What the task asks: Where does the string "wash" occur in the records? Copy each line that holds it.

The records:
————

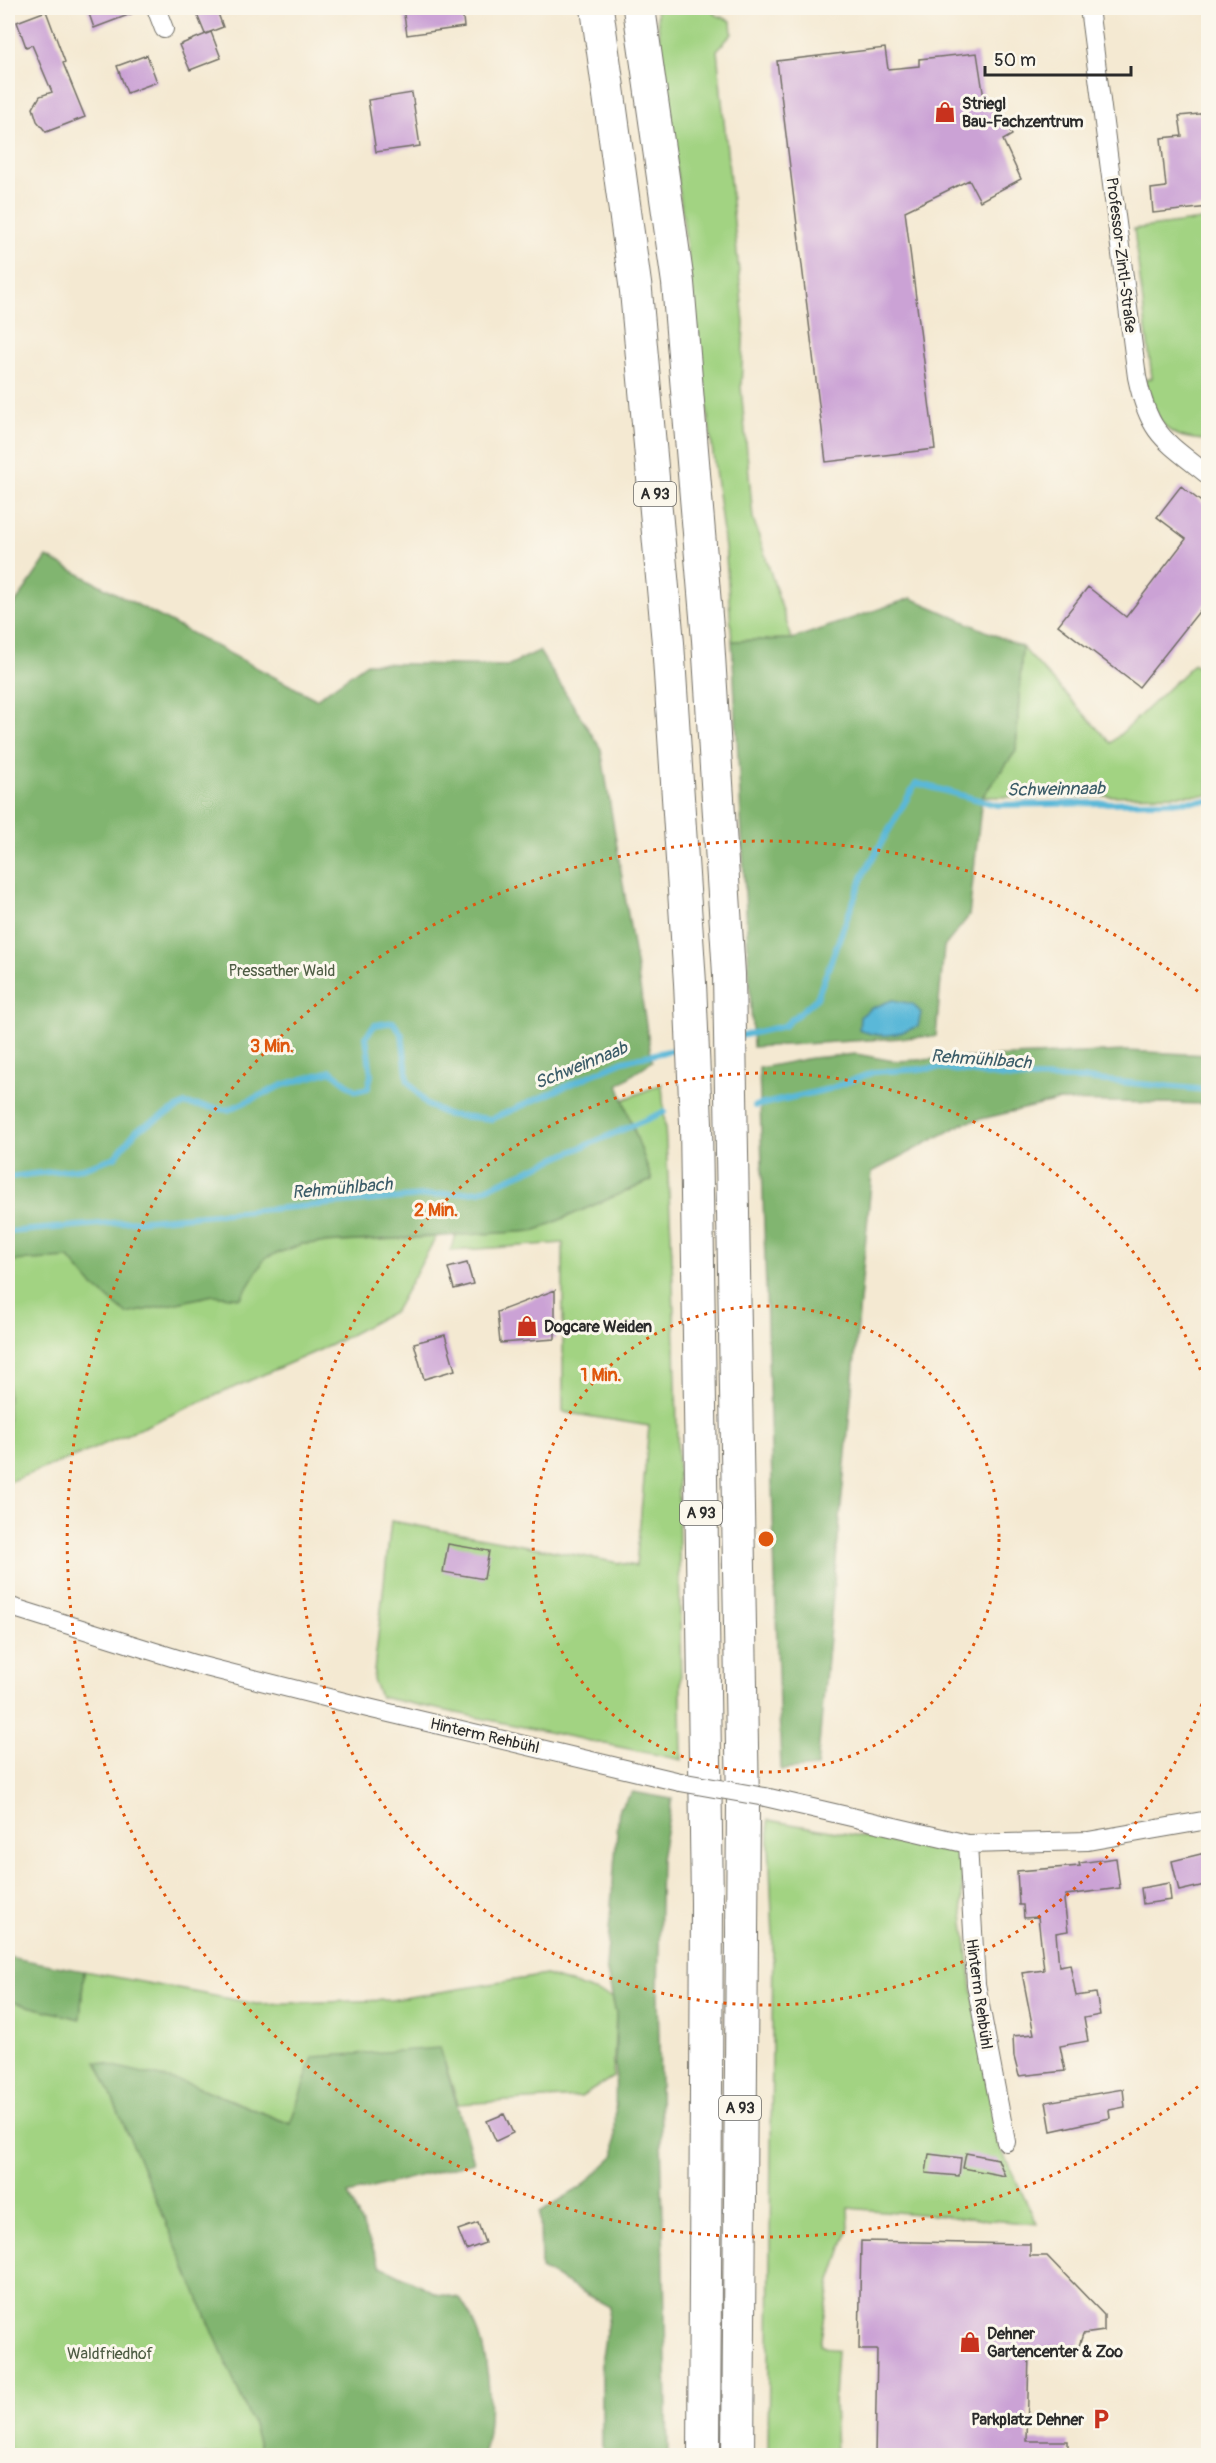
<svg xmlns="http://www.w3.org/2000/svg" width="1216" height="2463" font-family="Pangolin,sans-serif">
	<rect width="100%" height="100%" fill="#fbf7ec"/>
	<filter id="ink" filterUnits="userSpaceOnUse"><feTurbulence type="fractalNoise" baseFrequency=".0167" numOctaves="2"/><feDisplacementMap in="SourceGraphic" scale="12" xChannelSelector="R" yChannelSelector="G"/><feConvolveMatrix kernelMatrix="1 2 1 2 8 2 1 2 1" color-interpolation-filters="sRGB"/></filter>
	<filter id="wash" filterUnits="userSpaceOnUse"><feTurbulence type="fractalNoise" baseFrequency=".008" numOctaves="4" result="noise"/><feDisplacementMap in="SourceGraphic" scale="24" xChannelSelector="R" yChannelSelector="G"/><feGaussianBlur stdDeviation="1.35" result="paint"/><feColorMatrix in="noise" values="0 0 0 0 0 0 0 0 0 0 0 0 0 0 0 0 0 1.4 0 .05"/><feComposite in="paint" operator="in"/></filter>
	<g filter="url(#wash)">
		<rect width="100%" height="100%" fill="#f4e9d2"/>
		<path fill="#a2d382" stroke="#667f56" stroke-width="1.5" d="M656 8H714V14L731 21 732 34 717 50 744 323 741 387 753 518 792 639 732 641 726 556Z
			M1208 219V440C1160 439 1159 421 1145 380L1152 378 1134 229Z
			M1022 647 1111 743 1194 664 1208 677V795L982 797 1016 751Z
			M662 1084C679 1309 678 1535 682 1760L380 1697 373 1680 391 1521 636 1566 649 1426 563 1412V1243L450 1251 456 1235 534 1231 652 1180 623 1100Z
			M436 1237 395 1311 331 1345 84 1453 8 1482V1261L69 1258 91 1284 127 1314 213 1295 240 1298 265 1258 302 1244Z
			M768 1820 962 1854V1905L971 1981 997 2141 1037 2224 848 2208 849 2228 831 2281 820 2344 837 2351 834 2399 836 2455 768 2456 773 1937Z
			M84 1971 256 2004 391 2000 546 1975 612 1997 616 2013 613 2077 581 2097 458 2104 440 2048 291 2124 190 2084 253 2425 262 2455H8V2001L80 2019Z"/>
		<path fill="#81b570" stroke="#56704e" stroke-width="1.5" d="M47 557 316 699 367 663 507 666 539 651 601 749 652 1061 618 1085 652 1180 534 1231 302 1244 265 1258 241 1298 213 1295 127 1314 91 1284 69 1258 8 1261V614Z
			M911 598 1022 647 1016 751 982 797 969 916 944 947 936 1036 753 1047 732 641 792 639Z
			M1126 1051 1208 1055V1104L1058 1101 964 1123 872 1172 817 1767 781 1770 759 1068 811 1058 856 1054 894 1061Z
			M633 1792 672 1799 661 1859 658 1994 668 2455H602V2357L610 2307 541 2269 540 2212 580 2188 615 2155 616 2013 606 1967 619 1808Z
			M8 1957 84 1971 80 2019 8 2001Z
			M440 2048 474 2162 348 2194 381 2266 438 2294 460 2298C466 2309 474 2320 478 2331 490 2366 494 2420 483 2455H262L253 2425 97 2062 190 2084 290 2124 313 2057Z"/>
		<path fill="#5ab8d8" stroke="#427282" stroke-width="1.5" d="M892 1000 913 1004 921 1013 918 1026C899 1035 879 1040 859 1029L860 1017 870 1009Z"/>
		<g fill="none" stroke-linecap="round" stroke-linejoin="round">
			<path stroke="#5ab8d8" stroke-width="6" d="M740 1036 784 1026 817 998 864 873 916 783 997 805 1208 801
				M755 1106 829 1089 874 1072 939 1068 1012 1078 1085 1079 1208 1090
				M8 1177 83 1168 115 1157 137 1130 185 1104 228 1110 283 1085 331 1071 356 1091 368 1088 371 1075 366 1036 375 1025 393 1022 402 1035 408 1081 427 1105 448 1115 492 1119 623 1061 683 1048
				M8 1232 480 1191 664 1112"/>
		</g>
		<g id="blocks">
			<path fill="#cba2d5" d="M87 8H144V9L94 28Z
				M209 8H216L223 27 205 34 196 12Z
				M403 8H462L464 27 407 35Z
				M46 11 65 62 63 63 85 117 46 132 37 121 33 108 40 96 52 92 32 45 26 47 17 22Z
				M211 32 221 58 190 70 179 45Z
				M885 48 888 69 919 66V59L977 53 986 111 997 105 1012 135 1003 140 1021 179 980 201 969 180 905 211 935 449 826 462 777 61Z
				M147 55 157 82 127 93 117 66Z
				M412 93 420 146 376 152 368 100Z
				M1209 113V207L1153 213 1151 189 1166 187 1161 138 1182 136 1179 116Z
				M1181 486 1209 508V599L1139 687 1058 625 1088 587 1126 617 1186 539 1157 517Z
				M467 1263 473 1284 454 1289 448 1268Z
				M555 1290V1339L500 1343 497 1312Z
				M445 1335 455 1370 424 1379 414 1343Z
				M448 1544 489 1551 484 1579 443 1572Z
				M1209 1852V1884L1179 1891 1172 1861Z
				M1116 1858 1120 1888 1066 1895 1064 1900 1068 1931 1056 1933 1059 1966 1070 1964 1076 1996 1096 1993 1100 2015 1084 2018 1088 2041 1060 2046 1065 2071 1019 2076 1014 2057 1013 2036 1034 2034 1022 1973 1044 1970 1038 1917 1024 1918 1023 1905H1019L1017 1871 1080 1866 1079 1863Z
				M1169 1883 1171 1900 1143 1904 1141 1888Z
				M1123 2089 1125 2107 1109 2110 1110 2118 1051 2131 1046 2102Z
				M504 2114 513 2133 496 2141 487 2121Z
				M966 2153 998 2159 1005 2176 963 2168Z
				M929 2154 961 2158 959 2176 926 2173Z
				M478 2223 485 2243 466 2250 458 2230Z
				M861 2241 1030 2244V2256H1047L1104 2315V2331L1083 2334 1077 2352 1029 2351 1027 2441H1068V2456H875L877 2350H859Z"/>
		</g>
	</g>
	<g filter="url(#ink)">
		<use href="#blocks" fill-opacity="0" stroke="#716e65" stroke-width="1.5"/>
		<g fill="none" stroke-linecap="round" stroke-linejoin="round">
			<defs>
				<path id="street" d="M156 8 164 29
					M1089 8 1137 377C1149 435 1164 440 1208 475
					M8 1606 194 1664 368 1708 680 1782
					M765 1797 968 1844 1088 1841 1208 1820
					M968 1844 976 1984 1006 2142"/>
				<path id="highway" d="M597 8 636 291 668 643 690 983 696 1123 707 1903 704 2456
					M639 8 678 283 708 640 729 974 743 1805 738 2456"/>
			</defs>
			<use href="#street" stroke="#716e65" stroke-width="20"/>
			<use href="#highway" stroke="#716e65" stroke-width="34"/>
			<use href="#street" stroke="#fff" stroke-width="18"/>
			<use href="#highway" stroke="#fff" stroke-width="32"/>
			<defs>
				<path id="street-bridge" d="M680 1782 765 1797"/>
			</defs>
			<use href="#street-bridge" stroke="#716e65" stroke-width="20" stroke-linecap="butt"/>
			<use href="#street-bridge" stroke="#fff" stroke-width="18"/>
		</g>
	</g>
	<g fill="none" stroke="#df570e" stroke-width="3" stroke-dasharray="3 6">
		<circle cx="766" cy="1539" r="233"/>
		<path d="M1208 1687A466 466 0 1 1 1208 1391"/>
		<path d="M1205 2081A698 698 0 1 1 1205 997"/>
	</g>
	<defs>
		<symbol id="shop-bare" viewBox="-9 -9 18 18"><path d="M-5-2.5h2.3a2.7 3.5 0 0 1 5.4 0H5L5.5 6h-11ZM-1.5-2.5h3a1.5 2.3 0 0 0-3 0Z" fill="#c8321e" stroke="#fbf7ec" stroke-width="2.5" paint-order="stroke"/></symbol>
		<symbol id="parking-bare" viewBox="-9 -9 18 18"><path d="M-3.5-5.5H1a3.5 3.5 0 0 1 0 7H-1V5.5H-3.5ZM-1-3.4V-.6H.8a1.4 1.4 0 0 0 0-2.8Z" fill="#c8321e" stroke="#fbf7ec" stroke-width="2.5" paint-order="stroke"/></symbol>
	</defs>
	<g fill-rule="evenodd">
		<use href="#shop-bare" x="930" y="97" width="30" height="30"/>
		<use href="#shop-bare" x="512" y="1311" width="30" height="30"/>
		<use href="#shop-bare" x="955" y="2327" width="30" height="30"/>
		<use href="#parking-bare" x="1086" y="2404" width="30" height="30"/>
	</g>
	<g text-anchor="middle" stroke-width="6" stroke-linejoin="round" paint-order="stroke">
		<g fill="#fbf7ec" stroke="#696865" stroke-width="1.5">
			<rect x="634" y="482" width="42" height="24" rx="4.5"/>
			<rect x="680" y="1501" width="42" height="24" rx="4.5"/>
			<rect x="719" y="2096" width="42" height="24" rx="4.5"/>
		</g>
		<g font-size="15" font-weight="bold" fill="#2b2b2b">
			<text x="655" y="499">A 93</text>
			<text x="701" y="1518">A 93</text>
			<text x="740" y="2113">A 93</text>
		</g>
		<g font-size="16" font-weight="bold" fill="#2b2b2b" stroke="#fbf7ec" text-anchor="start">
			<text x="962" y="109">Striegl<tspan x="962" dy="18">Bau-Fachzentrum</tspan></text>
			<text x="544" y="1332">Dogcare Weiden</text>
			<text x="987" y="2339">Dehner<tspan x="987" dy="18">Gartencenter &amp; Zoo</tspan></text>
			<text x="1084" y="2425" text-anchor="end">Parkplatz Dehner</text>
		</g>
		<g font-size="16" fill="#2b2b2b" stroke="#fbf7ec">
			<text transform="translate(1122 255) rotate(83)" y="6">Professor-Zintl-Straße</text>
			<text transform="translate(485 1735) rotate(13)" y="6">Hinterm Rehbühl</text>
			<text transform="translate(980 1994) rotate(82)" y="6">Hinterm Rehbühl</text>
		</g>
		<g font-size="16" fill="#4f5d45" stroke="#fbf7ec">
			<text x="282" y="976">Pressather Wald</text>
			<text x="110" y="2359">Waldfriedhof</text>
		</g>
		<g font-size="18" font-style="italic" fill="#3b5c68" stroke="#fbf7ec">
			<text transform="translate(1056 789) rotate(-1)" y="6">Schweinnaab</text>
			<text transform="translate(981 1059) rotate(4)" y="6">Rehmühlbach</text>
			<text transform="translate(581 1065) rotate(-22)" y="6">Schweinnaab</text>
			<text transform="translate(342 1188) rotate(-5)" y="6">Rehmühlbach</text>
		</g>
	</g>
	<circle cx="766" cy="1539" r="9" fill="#df570e" stroke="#fbf7ec" stroke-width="3"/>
	<g font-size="18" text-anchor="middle" font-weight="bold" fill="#df570e" stroke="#fbf7ec" stroke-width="6" stroke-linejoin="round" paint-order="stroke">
		<text x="272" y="1052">3 Min.</text>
		<text x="436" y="1216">2 Min.</text>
		<text x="601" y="1381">1 Min.</text>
	</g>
	<rect width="1216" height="2463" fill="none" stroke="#fbf7ec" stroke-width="30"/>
	<path d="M985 66v9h146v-9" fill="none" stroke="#2b2b2b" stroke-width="3"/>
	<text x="994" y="66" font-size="18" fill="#2b2b2b" stroke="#fbf7ec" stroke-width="4.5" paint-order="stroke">50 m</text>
</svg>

————

Task output:
	<filter id="wash" filterUnits="userSpaceOnUse"><feTurbulence type="fractalNoise" baseFrequency=".008" numOctaves="4" result="noise"/><feDisplacementMap in="SourceGraphic" scale="24" xChannelSelector="R" yChannelSelector="G"/><feGaussianBlur stdDeviation="1.35" result="paint"/><feColorMatrix in="noise" values="0 0 0 0 0 0 0 0 0 0 0 0 0 0 0 0 0 1.4 0 .05"/><feComposite in="paint" operator="in"/></filter>
	<g filter="url(#wash)">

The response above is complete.